When the battle was over, and the remnant of the army had gained in their flight the opposite bank of the river, Colonel Washington was dispatched by the General to meet Colonel Dunbar, and order forward wagons for the wounded with all possible speed; but they could not be procured till after the wounded had suffered much from pain, fatigue and hunger. The General was at first brought off the field in a cart.—He was then set on horseback, but being unable to ride, was carried by the soldiers. They reached Dunbar’s camp, near the Great Meadows, to which the panic had already extended. A day was passed there in great confusion. General Braddock died on the 13th, and was buried in the road, for the purpose of concealing his body from the Indians. The spot is still pointed out within a few yards of the present national road, about a mile west of the site of Fort Necessity, at the Great Meadows, in Pennsylvania. On the 17th, the sick and wounded arrived at Fort Cumberland on Wills Creek, and were soon after joined by Colonel Dunbar with the remnant of the army. The French sent out a party as far as Dunbar’s camp and destroyed every thing that had been left behind.
As to the numbers engaged in the battle of Monongahela, on the side of the French, Washington conjectured, as appears by his letters, that they amounted to no more than three hundred. Doctor Franklin, in his account of the battle, considers them as not exceeding four hundred at most.
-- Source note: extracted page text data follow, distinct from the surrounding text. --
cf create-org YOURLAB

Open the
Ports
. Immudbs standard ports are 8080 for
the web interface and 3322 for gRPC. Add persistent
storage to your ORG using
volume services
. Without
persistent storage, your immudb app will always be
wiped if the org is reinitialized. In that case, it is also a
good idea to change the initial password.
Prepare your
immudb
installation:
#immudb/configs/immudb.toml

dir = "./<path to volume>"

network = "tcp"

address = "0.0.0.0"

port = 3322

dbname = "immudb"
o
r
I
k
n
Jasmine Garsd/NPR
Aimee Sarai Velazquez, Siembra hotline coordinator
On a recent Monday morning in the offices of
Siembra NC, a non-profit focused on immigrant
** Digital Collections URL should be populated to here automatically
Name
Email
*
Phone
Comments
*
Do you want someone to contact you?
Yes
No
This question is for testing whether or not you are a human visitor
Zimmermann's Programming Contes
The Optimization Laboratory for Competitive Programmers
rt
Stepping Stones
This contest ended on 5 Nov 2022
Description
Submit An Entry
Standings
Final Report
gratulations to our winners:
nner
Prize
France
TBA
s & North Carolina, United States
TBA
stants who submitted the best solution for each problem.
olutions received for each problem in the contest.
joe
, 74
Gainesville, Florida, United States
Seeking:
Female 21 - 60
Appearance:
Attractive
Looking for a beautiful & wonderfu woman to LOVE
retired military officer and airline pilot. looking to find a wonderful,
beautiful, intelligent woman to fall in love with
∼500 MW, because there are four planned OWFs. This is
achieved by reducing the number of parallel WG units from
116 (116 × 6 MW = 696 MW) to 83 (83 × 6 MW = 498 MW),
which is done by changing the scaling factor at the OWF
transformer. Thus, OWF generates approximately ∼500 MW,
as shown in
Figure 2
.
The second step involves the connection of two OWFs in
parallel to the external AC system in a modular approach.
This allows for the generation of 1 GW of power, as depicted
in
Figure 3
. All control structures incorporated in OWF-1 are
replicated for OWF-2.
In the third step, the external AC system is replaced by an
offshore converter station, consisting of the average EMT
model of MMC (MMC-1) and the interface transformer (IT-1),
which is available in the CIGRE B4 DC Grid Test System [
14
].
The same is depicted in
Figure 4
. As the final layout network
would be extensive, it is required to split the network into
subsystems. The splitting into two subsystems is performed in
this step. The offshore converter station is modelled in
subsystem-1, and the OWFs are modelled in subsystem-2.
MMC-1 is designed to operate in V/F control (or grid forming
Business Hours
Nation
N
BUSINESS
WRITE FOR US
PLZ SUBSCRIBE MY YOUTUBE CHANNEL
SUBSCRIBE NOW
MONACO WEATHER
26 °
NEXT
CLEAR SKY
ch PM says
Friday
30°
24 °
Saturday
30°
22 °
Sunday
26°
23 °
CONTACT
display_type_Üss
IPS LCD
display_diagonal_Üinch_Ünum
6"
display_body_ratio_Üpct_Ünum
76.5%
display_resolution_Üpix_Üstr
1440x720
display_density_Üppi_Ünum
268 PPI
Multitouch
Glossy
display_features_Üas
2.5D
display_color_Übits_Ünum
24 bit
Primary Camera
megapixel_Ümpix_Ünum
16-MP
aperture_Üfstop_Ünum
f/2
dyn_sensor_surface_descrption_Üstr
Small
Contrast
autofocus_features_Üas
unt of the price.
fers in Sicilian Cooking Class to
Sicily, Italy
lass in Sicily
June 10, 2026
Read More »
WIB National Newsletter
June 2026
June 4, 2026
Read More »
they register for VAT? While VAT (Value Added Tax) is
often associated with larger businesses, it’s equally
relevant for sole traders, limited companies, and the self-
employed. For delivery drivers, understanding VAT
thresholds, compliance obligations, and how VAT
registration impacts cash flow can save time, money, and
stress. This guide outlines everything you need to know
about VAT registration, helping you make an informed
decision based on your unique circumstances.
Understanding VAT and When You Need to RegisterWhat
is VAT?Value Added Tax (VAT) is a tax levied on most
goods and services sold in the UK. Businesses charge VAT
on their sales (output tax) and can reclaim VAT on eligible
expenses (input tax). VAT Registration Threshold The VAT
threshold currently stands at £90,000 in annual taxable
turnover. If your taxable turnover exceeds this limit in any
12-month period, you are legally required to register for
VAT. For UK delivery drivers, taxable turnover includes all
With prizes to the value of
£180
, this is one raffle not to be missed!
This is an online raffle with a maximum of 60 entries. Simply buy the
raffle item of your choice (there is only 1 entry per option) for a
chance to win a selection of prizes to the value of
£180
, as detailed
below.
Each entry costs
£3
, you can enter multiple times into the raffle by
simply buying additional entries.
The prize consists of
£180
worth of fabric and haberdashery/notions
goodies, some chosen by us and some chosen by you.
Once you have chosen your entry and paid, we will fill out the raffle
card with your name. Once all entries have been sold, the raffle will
It appears by the French narratives of this battle, that while the commandant of Fort Du Quesne, considering his force too small to encounter his approaching enemy, was hesitating what measures to adopt, M. De Beaujeu, a Captain in the French service, obtained from his commandant a detachment of French troops, with leave to advance with them and meet the enemy on their march. After much persuasion, Beaujeu induced a considerable party of Indians to join him. He began his march at an early hour on the morning of the 9th of July, intending to make a stand at the second fording place, there to annoy the English while passing the river, and then to retreat and make another stand at the rising ground where the whole contest actually took place. Captain Beaujeu and his party did not, however, arrive quite in time to make a stand at the ford, and thus failed to carry the first part of their plan into execution. They however immediately placed themselves in ambush, partly in front and partly concealed in the ravines flanking the road up the rising ground, and there waited till Braddock’s advanced columns came up. The French gave the first fire in front.—This was repelled by so heavy a discharge from the British, that the Indians thought it came from artillery, and showed symptoms of wavering and retreat. At this moment M. De Beaujeu was killed. M. Dumas immediately took the command, rallied the Indians with great presence of mind, ordered his officers to lead them to the wings, while, with the French troops, he maintained the position in front. This order was promptly obeyed; the attack became general, and the English columns got into confusion.
As to the French accounts of their numbers, the highest states them at two hundred and fifty French and Canadians and six hundred and forty Indians, and the lowest at two hundred and thirty French and Canadians and six hundred Indians. A medium between the two will make the whole number under De Beaujeu eight hundred and sixty. The French admit, including Indians, thirty-three killed and thirty-four wounded.
When these French statements, the nature of the ground, and the mismanagement of General Braddock are duly considered, the result of the action will not appear very surprising. That the English should say “they were fighting with an invisible foe,” and that “they could only tell where the enemy were by the smoke of their muskets,” is no mystery, for it was literally true. Had Braddock known the position of his enemy, and raked the ravines with his artillery, or charged through them with the bayonet, they would have been cleared immediately.
Colonel Washington lost no ground in the confidence of the public by Braddock’s defeat. It was the general opinion that if he had been commander, the defeat would not have happened. By his firm conduct during the action, and his skilful management of the retreat, he gained additional reputation.